### [WHAT THE EXERCISE ASKS]
Reproduce every one of the following records word for word, keeping each line unchanged.

### [EXTRACTED MATERIAL]

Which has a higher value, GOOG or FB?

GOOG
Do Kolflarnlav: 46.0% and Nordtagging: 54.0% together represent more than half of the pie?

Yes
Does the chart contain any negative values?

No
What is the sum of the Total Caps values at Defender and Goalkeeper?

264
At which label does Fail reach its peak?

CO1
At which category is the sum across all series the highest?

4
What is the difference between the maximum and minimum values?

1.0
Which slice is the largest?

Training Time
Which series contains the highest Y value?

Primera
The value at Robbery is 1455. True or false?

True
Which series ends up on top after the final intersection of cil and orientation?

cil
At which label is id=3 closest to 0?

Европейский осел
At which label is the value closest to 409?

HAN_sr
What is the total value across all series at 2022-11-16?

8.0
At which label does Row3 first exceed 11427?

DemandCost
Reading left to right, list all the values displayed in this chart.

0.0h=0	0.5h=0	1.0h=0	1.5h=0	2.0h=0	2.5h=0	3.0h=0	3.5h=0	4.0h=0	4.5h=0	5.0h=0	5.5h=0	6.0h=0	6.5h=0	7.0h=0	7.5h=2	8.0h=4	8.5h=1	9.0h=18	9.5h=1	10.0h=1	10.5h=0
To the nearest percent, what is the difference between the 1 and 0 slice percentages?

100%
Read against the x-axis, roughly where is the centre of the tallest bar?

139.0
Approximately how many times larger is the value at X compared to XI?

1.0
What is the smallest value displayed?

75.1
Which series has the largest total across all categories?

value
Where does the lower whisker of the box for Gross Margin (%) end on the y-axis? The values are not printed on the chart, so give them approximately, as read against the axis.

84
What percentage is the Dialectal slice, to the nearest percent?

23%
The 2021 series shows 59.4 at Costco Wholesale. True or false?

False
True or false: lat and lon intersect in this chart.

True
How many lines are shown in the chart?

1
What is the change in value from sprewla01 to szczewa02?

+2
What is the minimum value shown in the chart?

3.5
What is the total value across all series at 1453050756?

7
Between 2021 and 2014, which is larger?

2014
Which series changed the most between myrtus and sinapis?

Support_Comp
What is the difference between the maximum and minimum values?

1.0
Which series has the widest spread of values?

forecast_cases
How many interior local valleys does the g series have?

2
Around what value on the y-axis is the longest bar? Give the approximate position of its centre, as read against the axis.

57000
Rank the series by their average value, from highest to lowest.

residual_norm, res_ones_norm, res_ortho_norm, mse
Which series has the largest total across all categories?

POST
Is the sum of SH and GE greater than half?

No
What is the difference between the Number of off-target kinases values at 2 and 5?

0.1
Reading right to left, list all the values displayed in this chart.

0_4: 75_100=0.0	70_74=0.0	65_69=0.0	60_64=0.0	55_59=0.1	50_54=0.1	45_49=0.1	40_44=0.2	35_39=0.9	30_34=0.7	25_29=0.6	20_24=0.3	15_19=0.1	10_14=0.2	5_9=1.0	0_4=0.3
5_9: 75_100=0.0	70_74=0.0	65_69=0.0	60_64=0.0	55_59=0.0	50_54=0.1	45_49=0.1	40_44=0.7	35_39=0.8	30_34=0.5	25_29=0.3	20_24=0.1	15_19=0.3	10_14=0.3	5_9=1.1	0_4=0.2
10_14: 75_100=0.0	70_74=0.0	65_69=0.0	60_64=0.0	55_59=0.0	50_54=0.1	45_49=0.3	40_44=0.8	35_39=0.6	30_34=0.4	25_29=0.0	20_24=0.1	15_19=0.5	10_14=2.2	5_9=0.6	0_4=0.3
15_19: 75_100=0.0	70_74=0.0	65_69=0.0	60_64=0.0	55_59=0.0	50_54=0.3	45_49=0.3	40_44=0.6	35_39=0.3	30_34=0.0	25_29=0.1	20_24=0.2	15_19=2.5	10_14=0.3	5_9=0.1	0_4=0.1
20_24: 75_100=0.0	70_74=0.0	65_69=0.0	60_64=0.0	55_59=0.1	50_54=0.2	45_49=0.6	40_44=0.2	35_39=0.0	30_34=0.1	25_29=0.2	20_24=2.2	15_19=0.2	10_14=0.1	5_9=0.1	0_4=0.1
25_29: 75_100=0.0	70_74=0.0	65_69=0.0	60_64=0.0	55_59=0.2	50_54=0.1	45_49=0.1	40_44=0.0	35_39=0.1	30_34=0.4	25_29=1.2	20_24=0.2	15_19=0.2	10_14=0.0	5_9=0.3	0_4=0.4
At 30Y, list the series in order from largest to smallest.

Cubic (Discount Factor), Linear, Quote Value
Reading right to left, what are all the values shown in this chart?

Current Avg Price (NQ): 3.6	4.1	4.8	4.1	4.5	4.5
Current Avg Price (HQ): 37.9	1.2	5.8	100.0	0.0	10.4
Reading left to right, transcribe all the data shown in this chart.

### [RESULT OF THIS TASK]
Which has a higher value, GOOG or FB?

GOOG
Do Kolflarnlav: 46.0% and Nordtagging: 54.0% together represent more than half of the pie?

Yes
Does the chart contain any negative values?

No
What is the sum of the Total Caps values at Defender and Goalkeeper?

264
At which label does Fail reach its peak?

CO1
At which category is the sum across all series the highest?

4
What is the difference between the maximum and minimum values?

1.0
Which slice is the largest?

Training Time
Which series contains the highest Y value?

Primera
The value at Robbery is 1455. True or false?

True
Which series ends up on top after the final intersection of cil and orientation?

cil
At which label is id=3 closest to 0?

Европейский осел
At which label is the value closest to 409?

HAN_sr
What is the total value across all series at 2022-11-16?

8.0
At which label does Row3 first exceed 11427?

DemandCost
Reading left to right, list all the values displayed in this chart.

0.0h=0	0.5h=0	1.0h=0	1.5h=0	2.0h=0	2.5h=0	3.0h=0	3.5h=0	4.0h=0	4.5h=0	5.0h=0	5.5h=0	6.0h=0	6.5h=0	7.0h=0	7.5h=2	8.0h=4	8.5h=1	9.0h=18	9.5h=1	10.0h=1	10.5h=0
To the nearest percent, what is the difference between the 1 and 0 slice percentages?

100%
Read against the x-axis, roughly where is the centre of the tallest bar?

139.0
Approximately how many times larger is the value at X compared to XI?

1.0
What is the smallest value displayed?

75.1
Which series has the largest total across all categories?

value
Where does the lower whisker of the box for Gross Margin (%) end on the y-axis? The values are not printed on the chart, so give them approximately, as read against the axis.

84
What percentage is the Dialectal slice, to the nearest percent?

23%
The 2021 series shows 59.4 at Costco Wholesale. True or false?

False
True or false: lat and lon intersect in this chart.

True
How many lines are shown in the chart?

1
What is the change in value from sprewla01 to szczewa02?

+2
What is the minimum value shown in the chart?

3.5
What is the total value across all series at 1453050756?

7
Between 2021 and 2014, which is larger?

2014
Which series changed the most between myrtus and sinapis?

Support_Comp
What is the difference between the maximum and minimum values?

1.0
Which series has the widest spread of values?

forecast_cases
How many interior local valleys does the g series have?

2
Around what value on the y-axis is the longest bar? Give the approximate position of its centre, as read against the axis.

57000
Rank the series by their average value, from highest to lowest.

residual_norm, res_ones_norm, res_ortho_norm, mse
Which series has the largest total across all categories?

POST
Is the sum of SH and GE greater than half?

No
What is the difference between the Number of off-target kinases values at 2 and 5?

0.1
Reading right to left, list all the values displayed in this chart.

0_4: 75_100=0.0	70_74=0.0	65_69=0.0	60_64=0.0	55_59=0.1	50_54=0.1	45_49=0.1	40_44=0.2	35_39=0.9	30_34=0.7	25_29=0.6	20_24=0.3	15_19=0.1	10_14=0.2	5_9=1.0	0_4=0.3
5_9: 75_100=0.0	70_74=0.0	65_69=0.0	60_64=0.0	55_59=0.0	50_54=0.1	45_49=0.1	40_44=0.7	35_39=0.8	30_34=0.5	25_29=0.3	20_24=0.1	15_19=0.3	10_14=0.3	5_9=1.1	0_4=0.2
10_14: 75_100=0.0	70_74=0.0	65_69=0.0	60_64=0.0	55_59=0.0	50_54=0.1	45_49=0.3	40_44=0.8	35_39=0.6	30_34=0.4	25_29=0.0	20_24=0.1	15_19=0.5	10_14=2.2	5_9=0.6	0_4=0.3
15_19: 75_100=0.0	70_74=0.0	65_69=0.0	60_64=0.0	55_59=0.0	50_54=0.3	45_49=0.3	40_44=0.6	35_39=0.3	30_34=0.0	25_29=0.1	20_24=0.2	15_19=2.5	10_14=0.3	5_9=0.1	0_4=0.1
20_24: 75_100=0.0	70_74=0.0	65_69=0.0	60_64=0.0	55_59=0.1	50_54=0.2	45_49=0.6	40_44=0.2	35_39=0.0	30_34=0.1	25_29=0.2	20_24=2.2	15_19=0.2	10_14=0.1	5_9=0.1	0_4=0.1
25_29: 75_100=0.0	70_74=0.0	65_69=0.0	60_64=0.0	55_59=0.2	50_54=0.1	45_49=0.1	40_44=0.0	35_39=0.1	30_34=0.4	25_29=1.2	20_24=0.2	15_19=0.2	10_14=0.0	5_9=0.3	0_4=0.4
At 30Y, list the series in order from largest to smallest.

Cubic (Discount Factor), Linear, Quote Value
Reading right to left, what are all the values shown in this chart?

Current Avg Price (NQ): 3.6	4.1	4.8	4.1	4.5	4.5
Current Avg Price (HQ): 37.9	1.2	5.8	100.0	0.0	10.4
Reading left to right, transcribe all the data shown in this chart.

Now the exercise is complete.